The speech Bilawal gave in Pakistan’s Parliament on Wednesday may have been sharply critical of the Indian government — but it aimed plenty of zingers at Imran Khan and his administration, too.
The subject? Terrorism and extremism.
How, Bilawal asked, was it possible for Pakistan to “hang elected prime ministers” but not put banned groups on trial?
His own grandfather, the former premier Zulfikar Ali Bhutto, was deposed by General Zia-ul-Haq and hanged in 1979. Zulfikar languished in jail with bleeding gums, boils and rashes, and wrote how he was “melacholy” over the “final burial” of the Pakistani Constitution of 1973.
“We don’t need to fight terrorism, extremism, banned organisations…” Bilawal said in his speech, “…because the world wants us to, because we are under international pressure, because we are under India’s pressure.”
Then he went on the offensive, firing question after question.
“What happened to combatting hate speech and reforming our curriculum?”
“What happened to combatting terrorist financing and terror-related money laudering?”
“And, Mr Speaker, what the hell is mainstreaming?”
Here, watch this excerpt.
How is it possible that we hang elected prime ministers but we can’t banned orgs on trial? There is ehtesab only for the opposition but none for the banned orgs – There can be a JIT on my breakfast but there can’t be a JIT on banned orgs: Bilawal Bhutto Zardari in Parliament pic.twitter.com/NAn7S0ok1g
omar r quraishi (@omar_quraishi) March 6, 2019
But Bilawal Bhutto Zardari toed the Pakistani line on recent events. He denied, for example, that the suicide bombing Pulwama was masterminded in his country, blaming it instead on a Kashmiri youth’s anger at India.
Jaish-e-Mohammed, a Pakistan-based group, claimed responsibility for the attack, and the Indian Army has said Pakistan’s spy agency ISI was involved.
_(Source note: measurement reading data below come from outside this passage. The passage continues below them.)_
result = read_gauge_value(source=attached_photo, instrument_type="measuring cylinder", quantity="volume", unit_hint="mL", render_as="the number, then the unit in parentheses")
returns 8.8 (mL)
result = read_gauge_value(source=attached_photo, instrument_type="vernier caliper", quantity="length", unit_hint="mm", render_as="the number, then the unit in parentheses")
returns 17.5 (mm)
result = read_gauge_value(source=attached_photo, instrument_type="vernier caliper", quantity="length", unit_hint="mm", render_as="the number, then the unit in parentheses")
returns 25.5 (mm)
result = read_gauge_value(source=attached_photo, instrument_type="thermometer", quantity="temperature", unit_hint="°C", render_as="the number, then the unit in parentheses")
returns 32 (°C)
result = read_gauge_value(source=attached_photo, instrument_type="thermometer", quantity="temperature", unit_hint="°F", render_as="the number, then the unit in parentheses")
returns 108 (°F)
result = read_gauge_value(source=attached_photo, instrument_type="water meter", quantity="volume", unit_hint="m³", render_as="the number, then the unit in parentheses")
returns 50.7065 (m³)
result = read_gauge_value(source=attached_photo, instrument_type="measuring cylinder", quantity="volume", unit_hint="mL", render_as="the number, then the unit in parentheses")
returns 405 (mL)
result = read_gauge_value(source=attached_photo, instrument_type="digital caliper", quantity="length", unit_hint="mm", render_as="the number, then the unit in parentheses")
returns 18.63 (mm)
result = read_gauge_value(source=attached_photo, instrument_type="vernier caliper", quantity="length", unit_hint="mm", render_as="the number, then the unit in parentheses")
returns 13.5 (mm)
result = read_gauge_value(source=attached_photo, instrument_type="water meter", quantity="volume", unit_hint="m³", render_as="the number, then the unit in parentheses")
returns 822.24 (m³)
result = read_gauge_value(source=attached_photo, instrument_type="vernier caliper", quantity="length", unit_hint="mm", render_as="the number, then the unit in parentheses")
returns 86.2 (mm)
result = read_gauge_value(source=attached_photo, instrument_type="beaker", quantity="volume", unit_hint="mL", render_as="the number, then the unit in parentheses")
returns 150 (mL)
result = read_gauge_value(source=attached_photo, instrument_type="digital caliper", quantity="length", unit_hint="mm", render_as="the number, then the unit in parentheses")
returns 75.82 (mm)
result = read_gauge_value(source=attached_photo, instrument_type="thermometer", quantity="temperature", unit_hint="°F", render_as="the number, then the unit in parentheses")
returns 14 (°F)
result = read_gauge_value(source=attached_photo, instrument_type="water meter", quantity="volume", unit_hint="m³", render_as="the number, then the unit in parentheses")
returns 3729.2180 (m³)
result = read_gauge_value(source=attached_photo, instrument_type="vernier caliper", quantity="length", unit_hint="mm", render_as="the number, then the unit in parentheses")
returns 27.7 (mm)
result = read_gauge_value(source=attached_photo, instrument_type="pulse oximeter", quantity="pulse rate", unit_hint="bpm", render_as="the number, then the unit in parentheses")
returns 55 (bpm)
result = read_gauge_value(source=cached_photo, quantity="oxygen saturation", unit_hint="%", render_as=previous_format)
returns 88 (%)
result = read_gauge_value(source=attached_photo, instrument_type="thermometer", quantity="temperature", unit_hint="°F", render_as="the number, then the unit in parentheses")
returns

Tensions between India and Pakistan skyrocketed when New Delhi announced a pre-emptive strike on Jaish-e-Mohammed in Khyber-Pakhtunkhwa province last week, and Pakistan responded by sending its jets into India to try — unsuccessfully — to target military installations.
But there has been no further escalation since Pakistan returned an Indian pilot who was captured after he took down a Pakistani F-16 with a MiG-21 Bison.